Definition. Let $X$ be a metric space. A Borel measurable function $\rho:X\rightarrow[0,\infty]$ is an upper gradient for $u:X\rightarrow\mathbb R$, if for all $x,y\in X,x\neq y$ $$|u(x)-u(y)|\leq\int_\gamma\rho$$ for all rectifiable curves $\gamma$ connecting $x$ and $y$.
I want to show that, if $u$ is Lipschitz, then $$\rho(x):=\liminf_{r\rightarrow 0}\sup_{y\in B(x,r)}\frac{|u(x)-u(y)|}{r}$$ is an upper gradient for $u$.
This is an exercise from Juha Heinonen's book, Analysis on metric spaces.
A hint was to first consider the case that $X=I$ is an interval and using a suitable fine cover.
$\rho$ is well defined, since the limit is bounded by the Lipschitz constant of $u$.

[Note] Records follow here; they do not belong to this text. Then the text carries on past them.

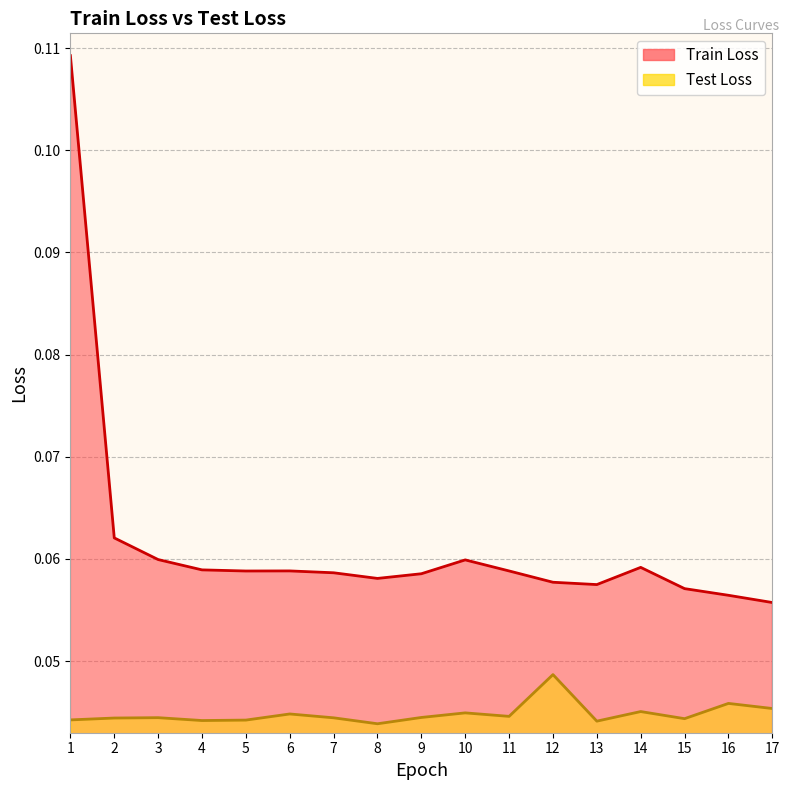

Reading left to right, what are all the values shown in this chart?

Train Loss: 0.1	0.1	0.1	0.1	0.1	0.1	0.1	0.1	0.1	0.1	0.1	0.1	0.1	0.1	0.1	0.1	0.1
Test Loss: 0.0	0.0	0.0	0.0	0.0	0.0	0.0	0.0	0.0	0.0	0.0	0.0	0.0	0.0	0.0	0.0	0.0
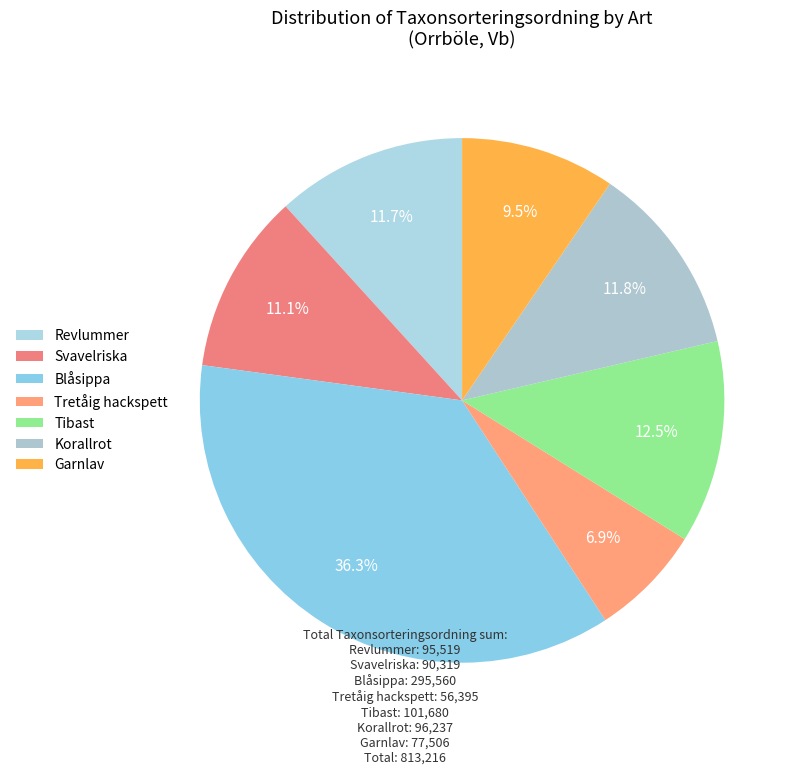

Count the number of slices in the pie.

7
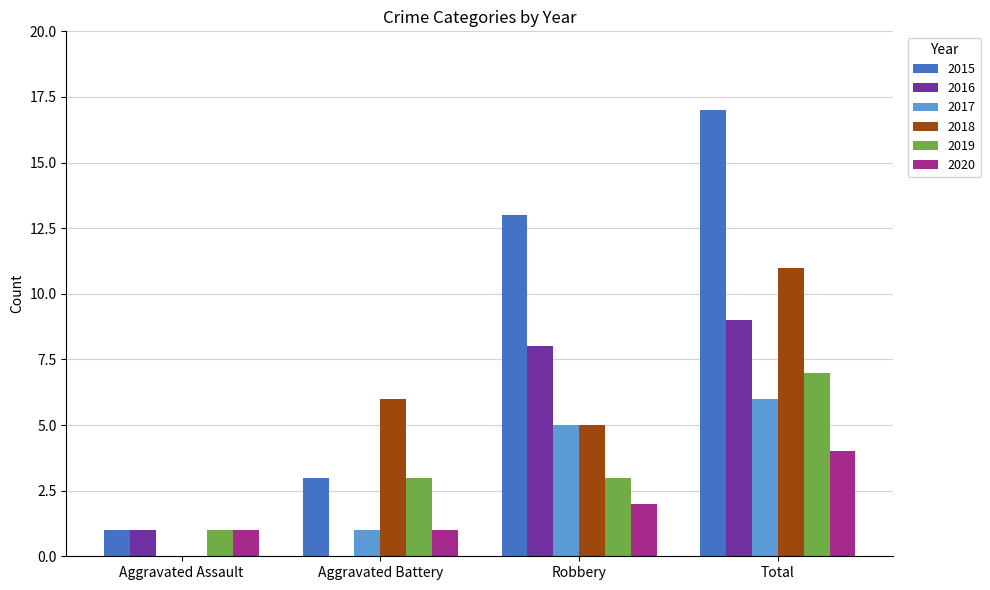

Which series has the largest total across all categories?

2015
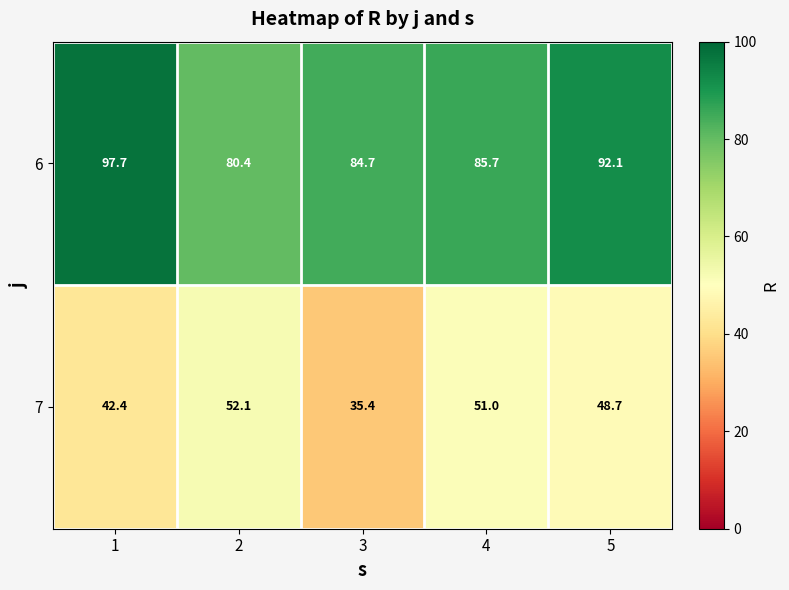

The 6 series shows 145.7 at 1. True or false?

False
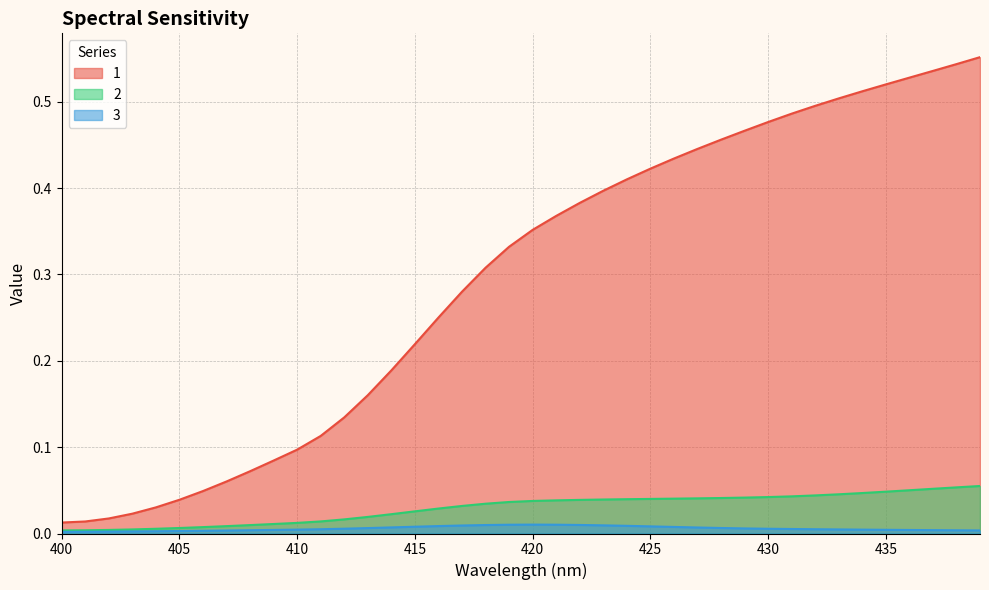

Reading right to left, transcribe all the data shown in this chart.

1: 0.6	0.5	0.5	0.5	0.5	0.5	0.5	0.5	0.5	0.5	0.5	0.5	0.4	0.4	0.4	0.4	0.4	0.4	0.4	0.4	0.3	0.3	0.3	0.3	0.2	0.2	0.2	0.1	0.1	0.1	0.1	0.1	0.1	0.0	0.0	0.0	0.0	0.0	0.0	0.0
2: 0.1	0.1	0.1	0.1	0.0	0.0	0.0	0.0	0.0	0.0	0.0	0.0	0.0	0.0	0.0	0.0	0.0	0.0	0.0	0.0	0.0	0.0	0.0	0.0	0.0	0.0	0.0	0.0	0.0	0.0	0.0	0.0	0.0	0.0	0.0	0.0	0.0	0.0	0.0	0.0
3: 0.0	0.0	0.0	0.0	0.0	0.0	0.0	0.0	0.0	0.0	0.0	0.0	0.0	0.0	0.0	0.0	0.0	0.0	0.0	0.0	0.0	0.0	0.0	0.0	0.0	0.0	0.0	0.0	0.0	0.0	0.0	0.0	0.0	0.0	0.0	0.0	0.0	0.0	0.0	0.0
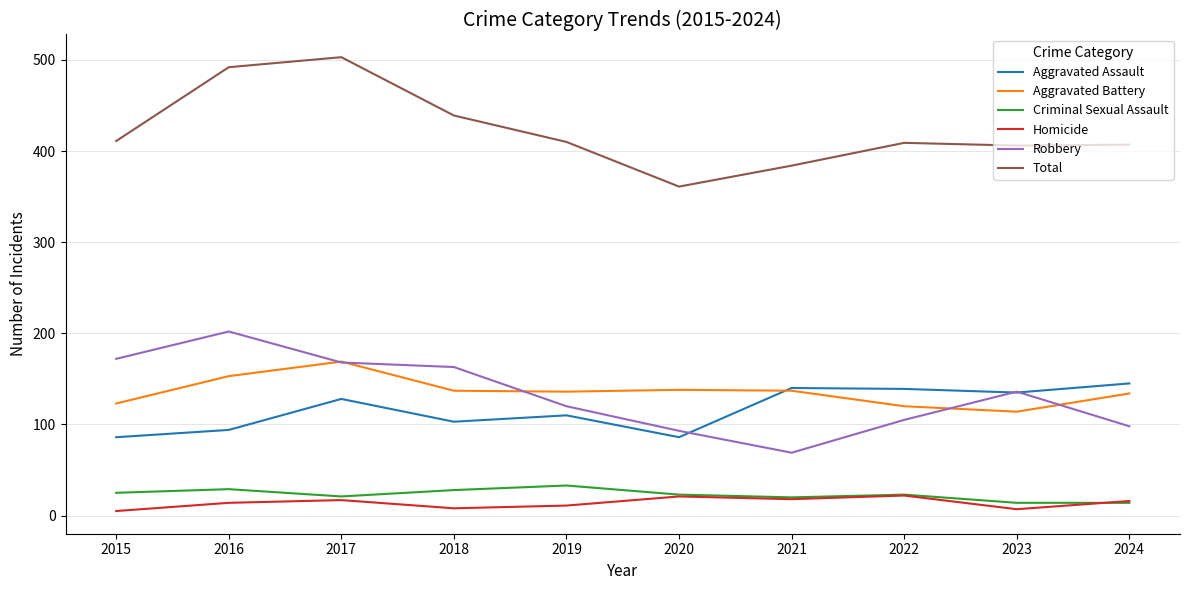

What is the difference between the maximum and minimum values in the Total series?

142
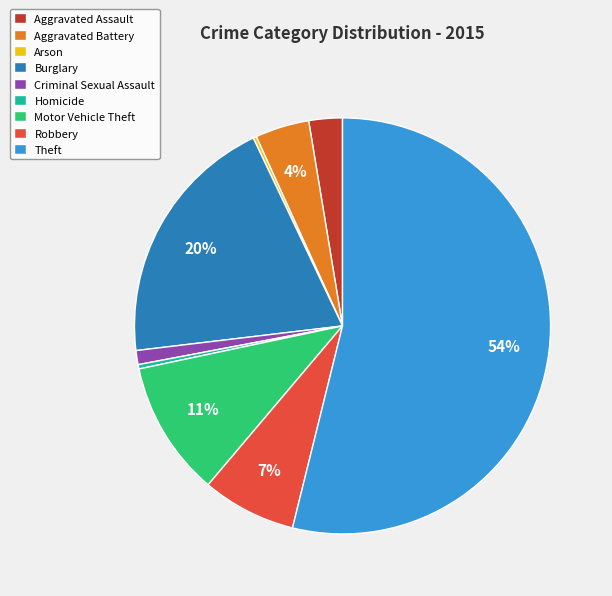

To the nearest percent, what is the average slice percentage?

11%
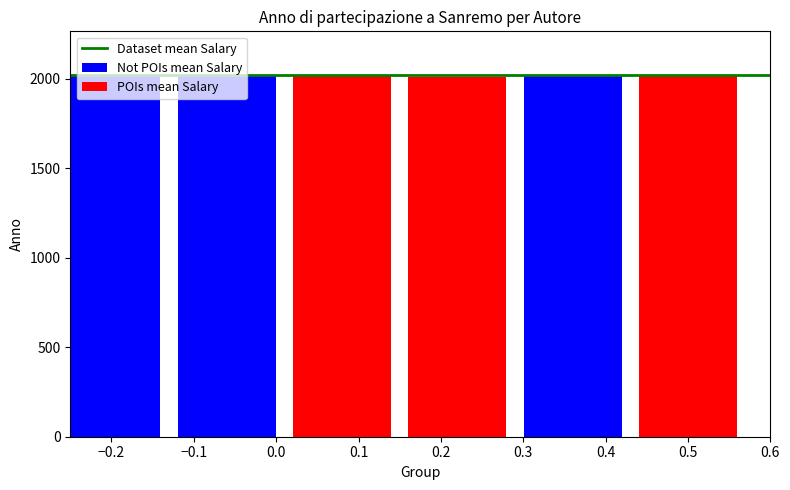

What is the average value?

2017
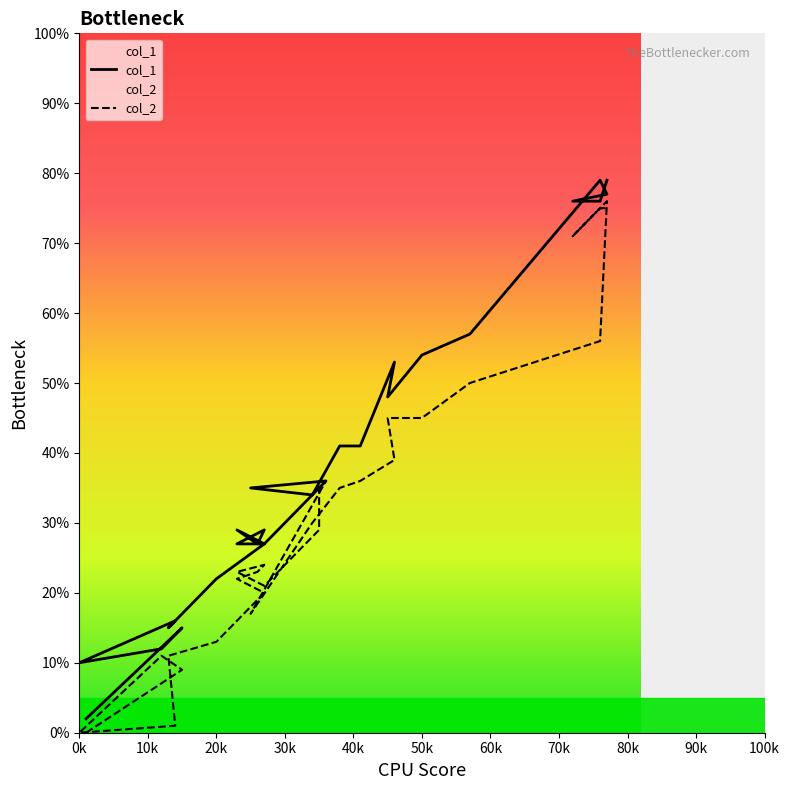

How many categories are shown in the chart?

30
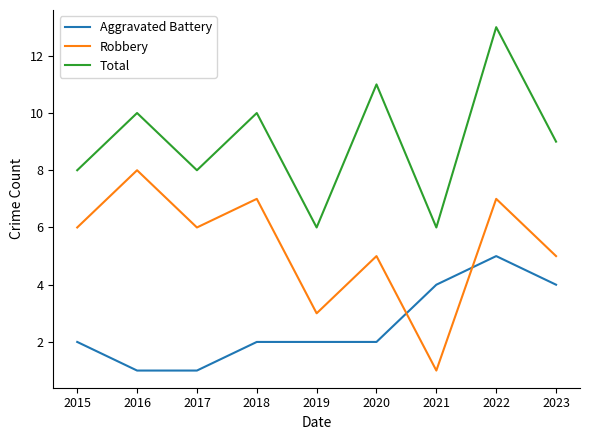

What is the difference between the highest and lowest values at 2023?

5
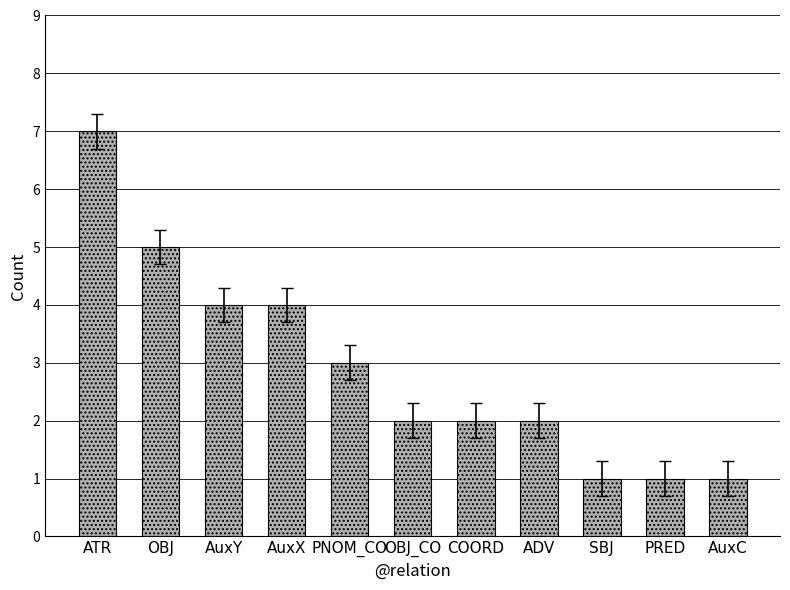

What is the minimum value shown in the chart?

1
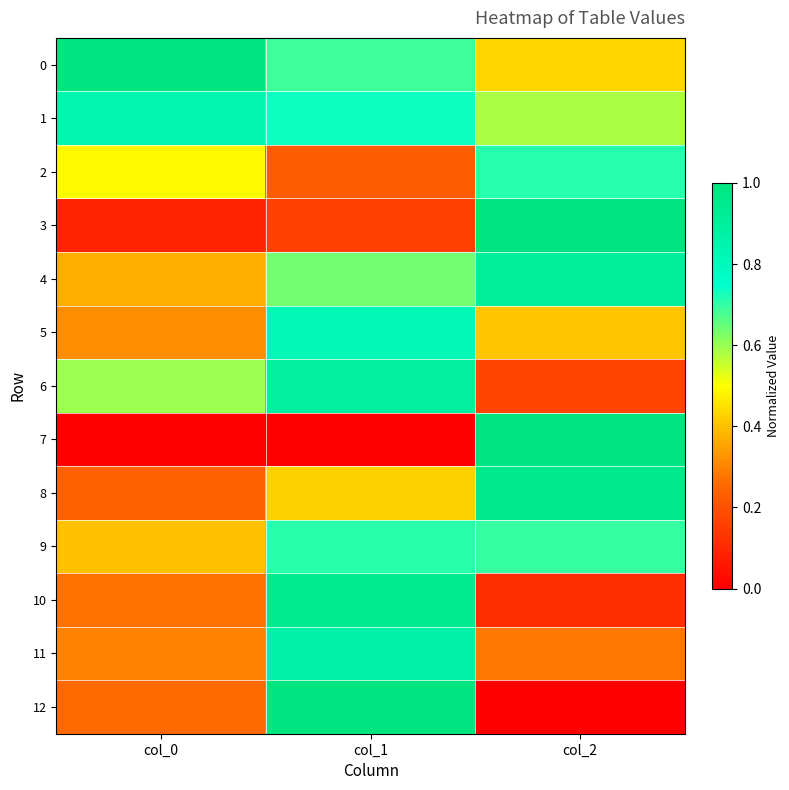

Which series has the largest total across all categories?

1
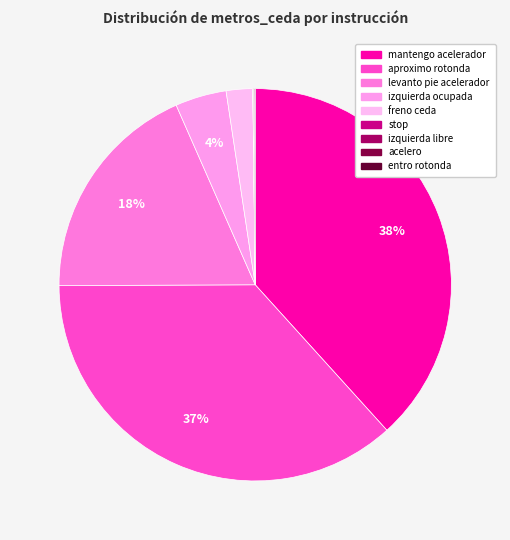

How many slices are in this pie chart?

9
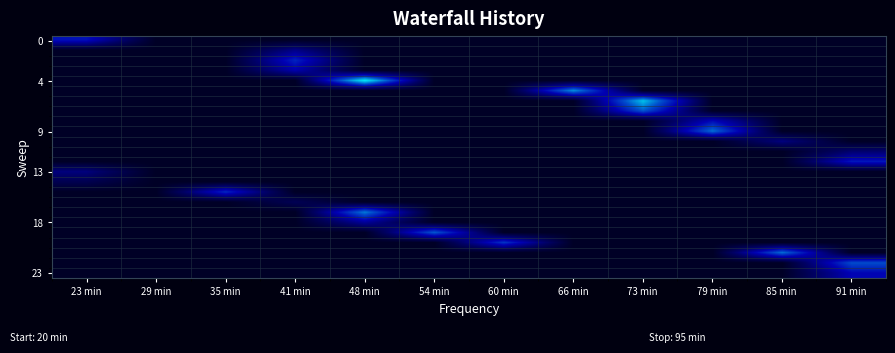

What is the spread (max minus min) of values at 35 min?

0.2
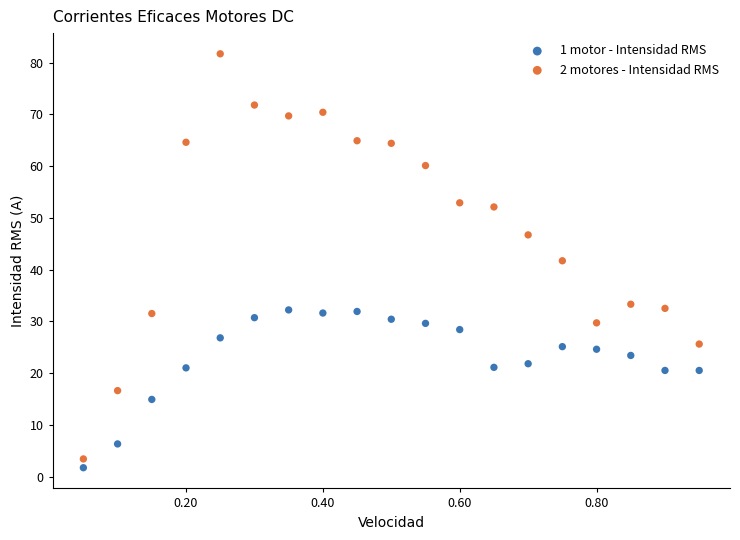

Which series has the largest Y range (max minus min)?

2 motores - Intensidad RMS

Assume wlog that $x<y$. By parametrizing $\gamma$ by arc length, we only need to consider the path $$\gamma:[0,r],\quad\gamma(t)=x+t,$$ where $r=|x-y|$. Then \begin{align*} \int_\gamma\rho &=\int_0^r\rho(x+t)dt \\ &=\liminf_{k\rightarrow\infty}2^{-k}\sum_{j=0}^{2^k-1} \sup_{t\in(rj2^{-k},r(j+1)2^{-k})}\rho(x+t) \\ &\geq\liminf_{k\rightarrow\infty}\sum_{j=0}^{2^k-1} |u(x+rj2^{-k})-u(x+r(j+1)2^{-k})| \\ &\geq\liminf_{k\rightarrow\infty} \left|\sum_{j=0}^{2^k-1}u(x+rj2^{-k})-u(x+r(j+1)2^{-k})\right| \\ &=|u(x)-u(y)|, \end{align*} since the above is a telescoping sum. Thus $\rho$ is an upper gradient for $u$.
If $X$ is an arbitrary metric space, then we can do the same thing. Parametrize $\gamma$ by arc length, so that $|\gamma'|=1$. Then $$\int_\gamma\rho =\int_I \rho\circ\gamma(t)dt, $$ and now we can use the above calculation. Is this sufficient?